Monday, October 31, 2016

Rousing the Evil Dragon, Part Two

One day after emails where I clarified that administrative nurse Wilma controls policy, the psych ward had a real emergency.  The person died.

Normally they page me frantically, expecting me to swoop in and magically save the day.  I don't know where this idea came from.

But for this real emergency, I did not hear about it until I was leaving for the day.

Again the director of the hospital was standing outside when I departed.

"We had a death today," he started.

"Oh," I answered simply and without interest, trying to convince him that this had nothing to do with me.

"We could not find certain medications and supplies," he continued.  I said nothing.  "So tell me, if you are doing your job of making sure that we have everything we need in an emergency, why was it that we could not find necessary medications and supplies?"

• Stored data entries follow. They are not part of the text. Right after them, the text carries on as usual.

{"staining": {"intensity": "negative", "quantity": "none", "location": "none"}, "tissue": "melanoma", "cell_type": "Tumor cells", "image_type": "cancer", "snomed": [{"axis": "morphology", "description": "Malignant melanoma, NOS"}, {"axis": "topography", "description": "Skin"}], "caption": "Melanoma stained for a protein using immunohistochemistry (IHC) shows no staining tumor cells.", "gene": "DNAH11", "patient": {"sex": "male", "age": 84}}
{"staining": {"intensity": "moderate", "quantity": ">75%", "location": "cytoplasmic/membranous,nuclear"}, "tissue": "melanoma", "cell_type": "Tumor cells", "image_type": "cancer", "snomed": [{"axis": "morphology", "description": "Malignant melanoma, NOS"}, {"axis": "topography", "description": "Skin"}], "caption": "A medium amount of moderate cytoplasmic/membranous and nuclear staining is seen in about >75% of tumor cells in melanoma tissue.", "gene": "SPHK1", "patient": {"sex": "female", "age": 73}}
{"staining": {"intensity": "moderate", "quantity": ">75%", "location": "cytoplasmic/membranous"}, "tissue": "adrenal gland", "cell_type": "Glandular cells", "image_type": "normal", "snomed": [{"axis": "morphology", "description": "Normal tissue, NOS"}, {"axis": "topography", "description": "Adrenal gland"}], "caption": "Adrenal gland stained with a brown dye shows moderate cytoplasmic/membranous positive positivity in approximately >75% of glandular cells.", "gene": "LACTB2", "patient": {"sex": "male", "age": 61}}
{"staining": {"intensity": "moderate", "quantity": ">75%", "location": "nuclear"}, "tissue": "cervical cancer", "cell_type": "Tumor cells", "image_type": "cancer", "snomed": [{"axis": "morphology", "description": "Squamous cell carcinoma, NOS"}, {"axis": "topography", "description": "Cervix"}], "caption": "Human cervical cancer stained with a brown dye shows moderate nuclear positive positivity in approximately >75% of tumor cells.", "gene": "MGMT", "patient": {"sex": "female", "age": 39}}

I was panicking on the inside.  They botched a code and were blaming me.  This is exactly what I feared when this responsibility was forced on me.

"What couldn't you find?" I asked.

The director named some medications and supplies.  There isn't necessarily a connection between the "missing" items and the outcome.

"You didn't find any of those items because we don't have them in psych," I answered.  Maybe I could be vindicated.

The director hesitated.  "Don't you think those are necessary items for an emergency?"

"I'm not sure," I replied.  "I don't have any experience in emergency nursing."

"Then why are you in charge of emergencies?" he was loosing his composure.

"Because Wilma in administration said so," I replied.

"So why didn't you make sure that people have what they need to appropriately respond to an emergency?" he continued.

"I don't have that authority," I explained.  "Wilma revised the policy.  She eliminated a lot of items, so I can't get them."

"Why didn't you tell anybody?" he asked.

"This was no secret and I did tell a lot of people, including you," I said this carefully.  "You were at a meeting about this and you said that you cannot override a nursing policy because you are not a nurse and will instead defer to Wilma's judgment."

"You have the old policies?" he asked.

"Yes, I do.  They are also on the hospital's intranet, so anyone can access them."  I added, "I have all the emails about my objections to this revised policy, as well as Wilma's and your responses that the policy will stand as she rewrote it."

He stared at me.

"And don't bother to delete my email account here at the hospital.  You'll see that I forwarded all those emails to my private email account.  There are multiple electronic and hard copies," I continued.  "I started preparing my defense to this situation as soon as Wilma put it on me a year ago."

"I'll look into this," he said and walked away.

It was risky taking such a hard stance with the director.  But I can lose so much if the hospital blames me for this incident.  Maybe if they think that I have documents that exonerate me and make Wilma look bad, they won't pursue action against me.  I'm sure that the director does not like Wilma.  This does not mean that he'll sacrifice her over me, but I have to look like a fighter and not a doormat because this is serious.